The triple tragedy of Christian persecution in Middle East
The Associated Press
Pakistani Christian worshippers prayed Sept. 23 in a special mass for the victims of a suicide bombing in Peshawar. The brutal assault killed many worshippers the previous day.
Published: 10 November 2013 05:42 PM
Updated: 10 November 2013 05:56 PM
Coptic Christians joyfully waited outside the Virgin Church in Cairo for the bride to arrive. … Instead, bearded men on a motorcycle pulled up and fired. … “We heard gunfire and ran outside to find people and children lying on the ground swimming in their blood,” said Father Sawiris Boshra.
Reuters, Oct. 21
Christians in the broader Middle East, it seems, are in the crosshairs. In September, two Taliban suicide bombers rushed All Saints Church in Peshawar, Pakistan, as worshippers exited. One exploded his bomb outside, one inside. Eighty-two people were slaughtered. In March, two churches and about 100 Christian homes were ransacked in Lahore.
Today, millions of Christians and other religious minorities are facing vile persecution. Many Christians are struggling to escape from the countries where their ancestors have lived for two millennia. The human tragedy unfolding in these countries is profoundly disturbing. But the tragedy extends beyond the suffering of individuals and families.
Next month in Rome, Georgetown University, in partnership with Baylor University, will showcase the findings of a two-year study on Christianity and freedom. Three dozen scholars will assemble to discuss what Christians have contributed to freedom and prosperity in their own countries, and, implicitly, what will be lost if those countries are emptied of their Christian populations.
The countries include Egypt, where the holy family fled when Jesus was a baby. Many Christians now are exiting Egypt in the wake of the badly misnamed “Arab Spring.” In August alone, scores of churches were torched, some of them dating to the fifth century.
They include Syria, Paul’s destination when he was called by Jesus. Today, many Syrian Christians have fled, fearing the prospects of an Islamist regime. One village, Maaloula, is one of the last places on Earth where Aramaic, the language of Jesus, is still spoken. In September, it was overrun by Islamist terrorists.
In Iraq, Christians once enjoyed a fragile stability under Saddam Hussein, but since his fall they have been targets of fierce persecution. The Christian presence in Iraq, as elsewhere, is rapidly diminishing.
Christian communities have helped shape the history and culture of the Middle East. Indeed, Christian minorities the world over have contributed significantly to the societies in which they live. In China, Vietnam, India, Iraq, Egypt, Pakistan and throughout Africa, Christian schools have dramatically increased literacy. Christian development agencies and NGOs reduce poverty, provide clean water, build hospitals and clinics, and teach young mothers how to care for their children.
Perhaps most importantly, and most ironically, Christians have brought to the Middle East and elsewhere the ideas and institutions of freedom. While Christianity has its own mixed history, it has in the modern era championed equality under the law, economic opportunity and religious freedom for all people. If Middle Eastern countries continue to repress and expel their Christian populations, the fading prospect of stable, free societies will virtually disappear.
A final tragedy is this. The United States does not appear to see the national security implications of a Christian-free zone in the Middle East. The current administration fears that it will alienate Muslim populations if it is seen to protect Christians.
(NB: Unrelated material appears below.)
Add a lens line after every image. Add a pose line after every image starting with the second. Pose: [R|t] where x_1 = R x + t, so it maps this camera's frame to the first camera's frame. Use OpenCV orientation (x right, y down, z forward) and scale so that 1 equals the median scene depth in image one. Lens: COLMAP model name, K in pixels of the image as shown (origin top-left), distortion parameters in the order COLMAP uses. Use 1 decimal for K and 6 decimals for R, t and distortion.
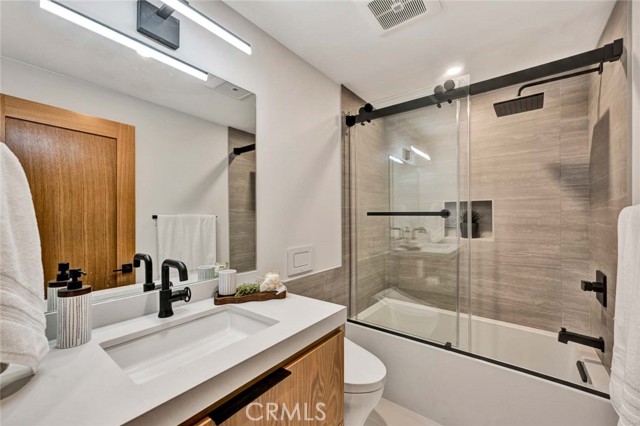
lens RADIAL K [[260.5, 0, 320.6], [0, 260.5, 213.1], [0, 0, 1]] dist [-0.002161, -0.000170]
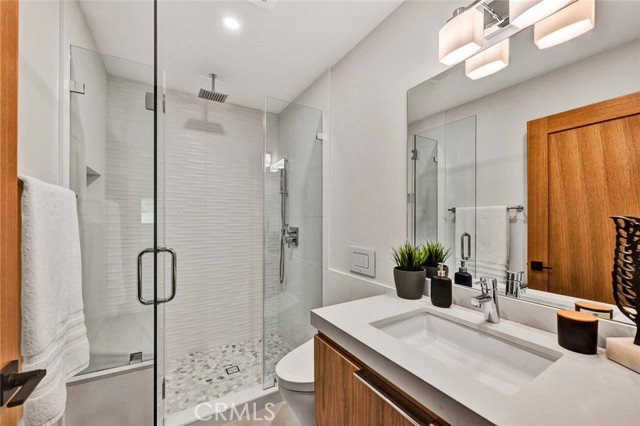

In fact, to be consistent with our values, the United States must support religious freedom for everyone, not just Christians.
But Christians are part of “everyone.” And the reality is that they, as well as the institutions and habits they bolster, are important elements of stability in the Middle East. American diplomacy, notoriously religion-averse, must wake up: Religion in general — and sometimes Christianity in particular — is a vital part of the world diplomats engage in defense of American interests.
Among the distinguished speakers at our Rome conference will be Archbishop Louis Raphael Sako, the Chaldean patriarch of Iraq. The title of his speech: “Christianity Matters: What the Middle East Will Lose if Christians Flee.”
It is a profoundly important question, one we fail to address at our collective peril.